La lejanía de la ciudad hacía cada vez mas audibles los susurros que su belleza irradiaba sobre los sordos oídos de nuestros corazones.
Su perfección, que se veía eclipsada en el día por la majestuosa presencia del sol, por la noche resplandecía cual estrella caída del firmamento, con el fin de trastornar nuestros sentidos.
La luz de la luna, con su tenue iluminación, permitía hacer destallar aquellos ojos suyos, verdes como el césped aun húmedo en una mañana fría, y de tanta profundidad como un agujero oscuro a través de la maleza amazónica.
A esto, se le sumaba una tez blanca y suave como la nieve al deshacerse, que se transformaba en un bonito marco para la obra maestra que era su mirada.
El viento, al pasar cerca suya, se fragmentaba en mil pedazos para poder transcurrir, en su longevo recorrido, a través de los caminos que formaban sus cabellos rubios, los cuales se curvaban y entrelazaban entre ellos mismos en una danza aérea tan elegante como su figura.
Agregar también, que el mero roce con sus gruesos labios pálidos se sentía como saborear el mas dulce de los chocolates, y su textura, podía ser descrita sencillamente, como la suavidad de un pan recién horneado.
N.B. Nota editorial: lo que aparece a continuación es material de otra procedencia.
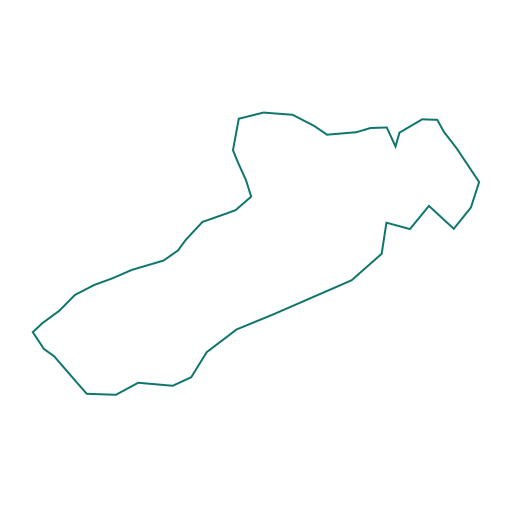 Pano Zodeia, Cyprus (Albers equal-area conic projection), rotated 182°
{"feature_id": "46923920B9088194369426", "entity_name": "Pano Zodeia", "entity_type": "district", "adm_level": 2, "iso_a3": "CYP", "parent_name": "Cyprus", "parent_adm1": "", "projection": "albers", "projection_center": [33.002, 35.145], "detail": "fine", "context": "isolated", "style": "outline", "palette": "teal", "viewbox_px": 512, "rotation_deg": 182, "n_neighbors": 0, "source": "geoboundaries", "source_scale": "gbopen_adm2", "svg_char_len": 781}
<svg xmlns="http://www.w3.org/2000/svg" viewBox="0 0 512 512"><g transform="rotate(182 256 256)"><path d="M35.6,337.7L59.3,370.7L72.6,386.7L79.6,398.4L94.7,398.4L116.9,384.3L120.4,370.3L129.8,389.0L146.1,387.9L160.1,383.2L189.3,379.7L202.2,387.9L224.3,398.4L253.5,399.6L278.0,392.6L282.7,360.9L276.9,348.0L268.7,331.6L262.9,315.2L278.0,301.1L289.7,296.4L310.7,288.2L327.0,269.4L334.1,258.9L348.1,248.3L379.6,237.8L399.4,228.4L416.9,221.3L435.6,210.8L450.7,194.4L467.1,181.5L476.4,172.1L464.7,155.7L454.2,148.7L439.0,132.3L420.4,112.4L391.2,112.4L369.3,125.2L334.7,123.4L316.5,132.6L301.9,158.2L272.7,182.0L236.2,198.5L197.9,216.8L159.6,235.1L130.5,262.6L126.8,293.8L103.1,288.3L84.9,312.1L59.3,290.1L42.9,312.0L35.6,337.7Z" fill="none" stroke="#0f766e" stroke-width="2"/></g></svg>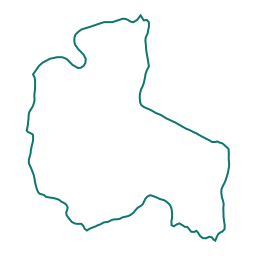 Capinópolis, Minas Gerais, Brazil
{"feature_id": "56859067B52140573071662", "entity_name": "Capinópolis", "entity_type": "district", "adm_level": 2, "iso_a3": "BRA", "parent_name": "Brazil", "parent_adm1": "Minas Gerais", "projection": "equal_earth", "projection_center": [-49.565, -18.674], "detail": "fine", "context": "isolated", "style": "outline", "palette": "teal", "viewbox_px": 256, "rotation_deg": 0, "n_neighbors": 0, "source": "geoboundaries", "source_scale": "gbopen_adm2", "svg_char_len": 3149}
<svg xmlns="http://www.w3.org/2000/svg" viewBox="0 0 256 256"><path d="M140.6,15.4L137.3,19.8L133.4,22.2L130.8,21.7L127.6,19.8L125.7,19.0L122.8,18.7L120.4,19.5L112.5,22.1L109.6,22.1L104.8,22.1L102.4,22.6L89.5,27.0L81.6,29.4L78.7,31.5L75.7,34.3L74.7,36.5L74.3,39.5L74.4,42.1L75.1,44.7L78.2,49.1L83.7,54.8L85.8,59.1L85.3,63.2L83.6,65.9L80.6,67.8L78.0,68.0L72.5,64.9L67.0,59.2L63.2,57.5L61.4,57.2L57.0,57.2L50.1,58.7L42.5,62.7L39.2,65.7L33.0,74.4L34.7,77.8L35.1,81.2L35.1,85.4L35.0,89.8L34.5,93.1L34.3,95.9L34.6,99.6L34.1,102.4L33.4,104.7L32.4,107.0L30.8,109.6L29.2,112.2L28.6,115.7L28.5,118.8L28.1,121.8L27.9,124.7L27.3,127.9L26.8,130.8L28.2,132.2L30.4,133.1L32.8,134.5L33.2,138.0L32.8,141.8L32.1,144.5L31.4,147.6L30.8,150.3L30.7,152.8L29.9,156.0L28.8,159.6L29.0,163.5L30.2,166.3L31.2,168.5L32.4,171.4L33.8,175.2L34.6,179.1L35.1,182.5L35.7,184.8L36.4,187.6L37.2,190.1L38.5,192.6L40.1,194.0L42.0,194.4L43.9,195.0L46.0,196.8L48.8,197.4L51.1,197.7L53.3,198.0L55.5,198.6L57.7,199.2L59.5,200.1L61.2,201.6L63.3,202.6L66.1,204.4L67.7,207.4L67.1,210.1L66.2,212.3L66.7,215.4L68.6,218.0L70.2,220.0L71.8,221.9L74.4,223.3L76.9,223.9L78.8,223.9L81.4,223.9L83.2,225.7L84.7,228.8L86.9,230.5L89.1,229.0L91.1,228.1L93.6,227.1L95.9,226.3L97.8,225.2L100.5,224.3L103.0,222.8L104.9,222.2L107.9,221.9L110.3,220.7L112.2,219.8L114.0,219.4L116.7,219.3L119.7,218.9L122.2,217.5L124.2,216.9L126.2,216.6L128.5,215.9L130.9,214.7L133.3,212.9L135.7,209.9L137.8,207.6L140.4,206.2L142.7,204.3L144.3,201.0L145.4,198.8L147.0,196.9L148.9,195.7L150.8,195.3L152.9,196.0L155.4,197.0L157.8,198.0L160.1,199.1L162.5,199.7L164.4,200.3L166.2,201.5L168.2,203.1L170.1,205.2L171.2,207.7L171.8,210.3L172.1,214.3L172.0,218.2L171.4,221.3L171.6,225.2L174.0,226.3L176.3,224.6L179.4,223.4L182.5,225.2L184.7,226.8L187.2,226.9L189.0,229.0L191.2,231.7L194.1,232.0L196.3,230.8L198.1,232.7L200.0,235.9L202.8,238.1L205.9,238.3L209.1,236.8L211.8,237.3L213.3,239.3L215.3,240.6L216.6,237.3L218.1,234.2L220.1,232.6L222.4,231.5L224.6,229.1L224.7,225.2L224.0,220.6L223.5,216.4L223.5,212.7L223.3,209.7L223.4,206.7L223.7,204.2L223.1,201.0L222.1,198.0L221.7,195.6L221.3,192.7L221.3,190.1L222.1,187.8L223.2,185.3L224.5,182.9L225.5,180.6L226.4,177.8L227.3,175.0L228.0,172.4L228.5,169.4L229.0,166.8L229.2,164.3L228.9,161.2L228.7,158.1L228.8,154.8L228.8,152.3L228.5,148.9L225.7,146.3L223.8,144.5L222.0,143.2L219.5,142.6L217.5,141.5L214.9,142.0L212.0,142.0L209.2,140.2L206.3,138.8L204.0,137.6L201.3,136.2L198.5,134.6L196.1,133.2L193.8,132.2L191.3,130.9L188.7,129.7L185.9,128.6L183.3,127.1L181.5,126.1L179.9,125.1L177.7,124.0L175.5,122.6L172.8,121.4L170.1,120.1L167.9,119.1L166.1,118.3L163.7,116.7L161.2,115.2L159.2,114.3L157.5,113.6L155.7,112.9L153.5,111.6L150.9,110.1L149.0,109.2L146.7,108.3L143.7,106.9L141.4,105.2L140.2,102.7L139.9,99.7L139.7,96.9L140.0,93.7L140.5,91.4L141.2,89.0L142.3,87.0L143.3,84.5L144.0,82.2L144.5,79.7L145.0,77.4L145.6,73.8L146.8,70.4L147.9,68.3L148.9,66.2L148.4,63.2L147.7,58.9L147.0,54.9L146.4,51.5L146.1,48.6L145.9,45.1L145.4,41.3L145.6,38.0L146.5,35.6L147.6,33.6L148.2,30.0L149.0,26.3L148.8,22.2L146.9,20.0L143.8,20.4L142.0,17.7L140.6,15.4Z" fill="none" stroke="#0f766e" stroke-width="2"/></svg>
Ahora, y tras décadas compartiendo oscuras veladas junto a su persona, simplemente espero y deseo con ferviente fuerza, que aquella que por las noches se descubre, no vuelva a subir a los cielos, como deidad que es, para abandonarnos en la soledad del anhelo de su fragancia y se quede junto a mí, abrazada hasta la eternidad, perdiéndonos en los paraísos de nuestro amor, sobre las arrugas de sus sábanas rojas.